* USING THE INFORMATION
1) In the Kangaroo Island travel article, who named the island, and in what year?
2) In the Kangaroo Island travel article, turn the paragraph beginning "Kangaroo Island is the third largest isle" into a short bulleted list that keeps its main facts.

* TEXT EXCERPT
Experience the rugged beauty of Kangaroo Island

It took seven hours after arriving on Kangaroo Island in South Australia to see my first kangaroo.

Crouched in a dry field at the edge of a bumpy road, the stocky male briefly raised its head, made eye contact with me, then hopped away.

The sighting was not the life-changing, animal-communing-with-human moment I had been expecting on this island of 5,000 people and 50,000 kangaroos.

I naively thought a group of them would idly stand on a scenic hillside while I deliriously snapped photos of their sweet faces. But it was exciting nonetheless and as I discovered during my three days in April on KI, as the locals call it, was one of many memorable wildlife sightings.

Kangaroo Island is the third largest isle in Australia (after Tasmania and Melville Island, and six times bigger than Singapore), and was named in 1802 by the British explorer Matthew Flinders.

It was part of the mainland of Australia until 10,000 years ago, when rising sea levels created the island.

* RECORD EXCERPTS
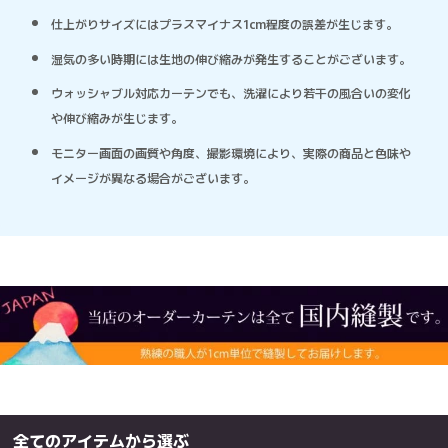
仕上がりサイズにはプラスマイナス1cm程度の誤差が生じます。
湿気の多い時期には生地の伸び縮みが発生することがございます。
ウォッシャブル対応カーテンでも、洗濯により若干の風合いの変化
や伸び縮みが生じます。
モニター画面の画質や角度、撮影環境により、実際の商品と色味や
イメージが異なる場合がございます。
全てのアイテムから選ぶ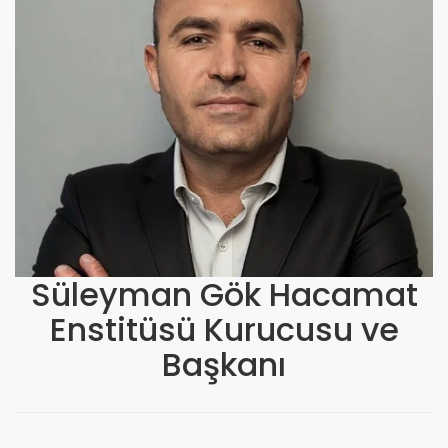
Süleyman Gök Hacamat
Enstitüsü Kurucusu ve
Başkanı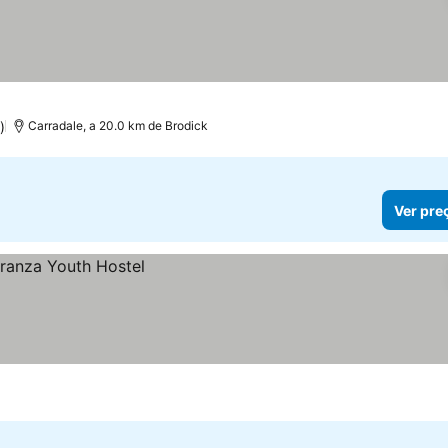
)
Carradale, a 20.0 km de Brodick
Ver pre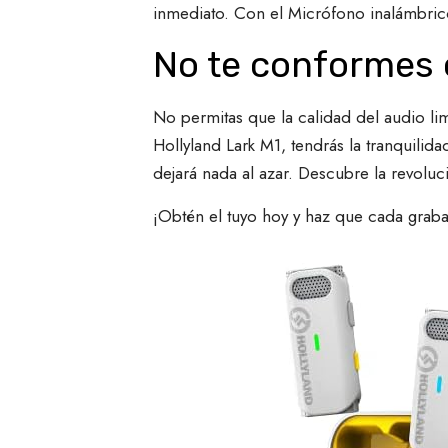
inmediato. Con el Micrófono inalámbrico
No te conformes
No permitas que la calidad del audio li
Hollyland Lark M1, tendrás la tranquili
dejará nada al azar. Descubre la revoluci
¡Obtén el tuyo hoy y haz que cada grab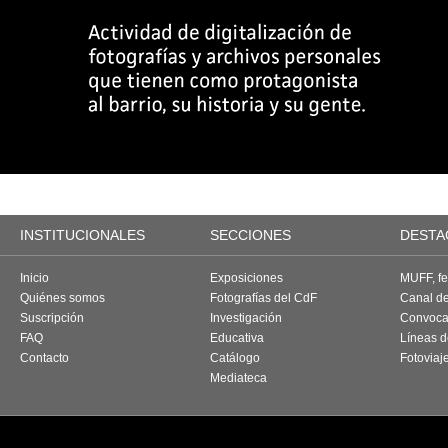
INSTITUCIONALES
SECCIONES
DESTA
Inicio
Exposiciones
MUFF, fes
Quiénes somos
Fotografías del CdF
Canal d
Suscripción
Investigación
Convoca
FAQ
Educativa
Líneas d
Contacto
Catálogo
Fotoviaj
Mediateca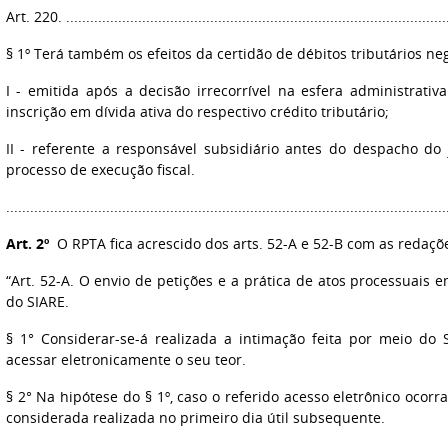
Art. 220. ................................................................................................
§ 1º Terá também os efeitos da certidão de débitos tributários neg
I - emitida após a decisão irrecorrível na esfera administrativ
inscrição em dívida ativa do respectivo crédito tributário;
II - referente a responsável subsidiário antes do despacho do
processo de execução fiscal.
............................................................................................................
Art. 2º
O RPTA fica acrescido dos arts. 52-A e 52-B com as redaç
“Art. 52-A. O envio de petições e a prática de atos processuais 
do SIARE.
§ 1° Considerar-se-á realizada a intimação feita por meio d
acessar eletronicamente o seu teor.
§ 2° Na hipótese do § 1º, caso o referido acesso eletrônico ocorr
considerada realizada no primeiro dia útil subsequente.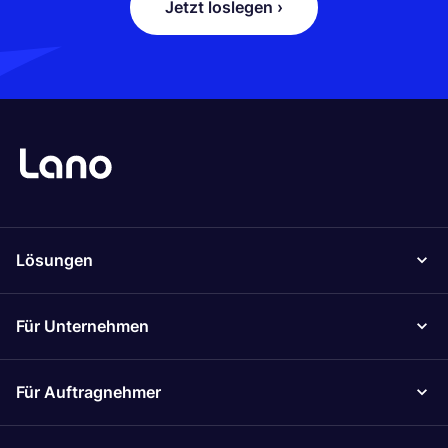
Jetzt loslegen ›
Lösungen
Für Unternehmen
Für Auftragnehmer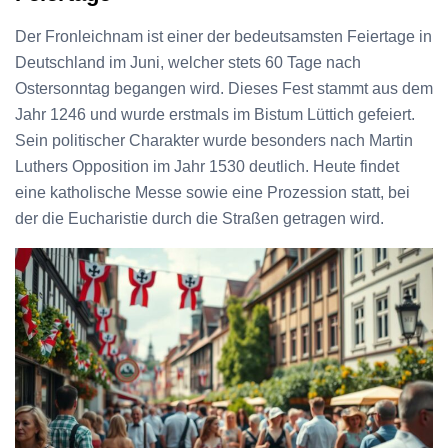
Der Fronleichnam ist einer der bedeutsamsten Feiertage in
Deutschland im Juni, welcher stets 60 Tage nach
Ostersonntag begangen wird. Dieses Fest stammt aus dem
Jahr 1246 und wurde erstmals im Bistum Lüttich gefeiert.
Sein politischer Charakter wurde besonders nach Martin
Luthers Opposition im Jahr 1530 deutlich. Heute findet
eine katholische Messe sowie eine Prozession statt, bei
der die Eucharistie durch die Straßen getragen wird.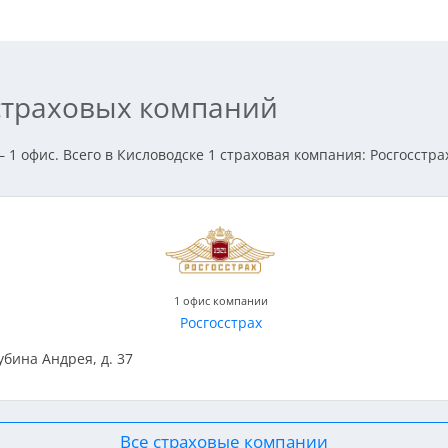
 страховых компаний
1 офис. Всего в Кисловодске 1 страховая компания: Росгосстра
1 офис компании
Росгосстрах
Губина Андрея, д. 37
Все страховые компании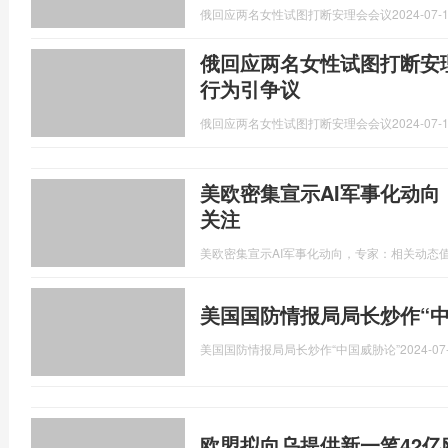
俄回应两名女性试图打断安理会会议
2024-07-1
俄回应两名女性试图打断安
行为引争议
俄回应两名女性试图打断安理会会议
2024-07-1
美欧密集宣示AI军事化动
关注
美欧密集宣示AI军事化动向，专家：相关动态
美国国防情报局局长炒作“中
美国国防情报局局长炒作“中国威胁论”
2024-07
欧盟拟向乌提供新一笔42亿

* ANSWER SECTION
1) The British explorer Matthew Flinders named it in 1802.

2)
- Third largest island in Australia, after Tasmania and Melville Island
- Six times bigger than Singapore
- Named in 1802 by British explorer Matthew Flinders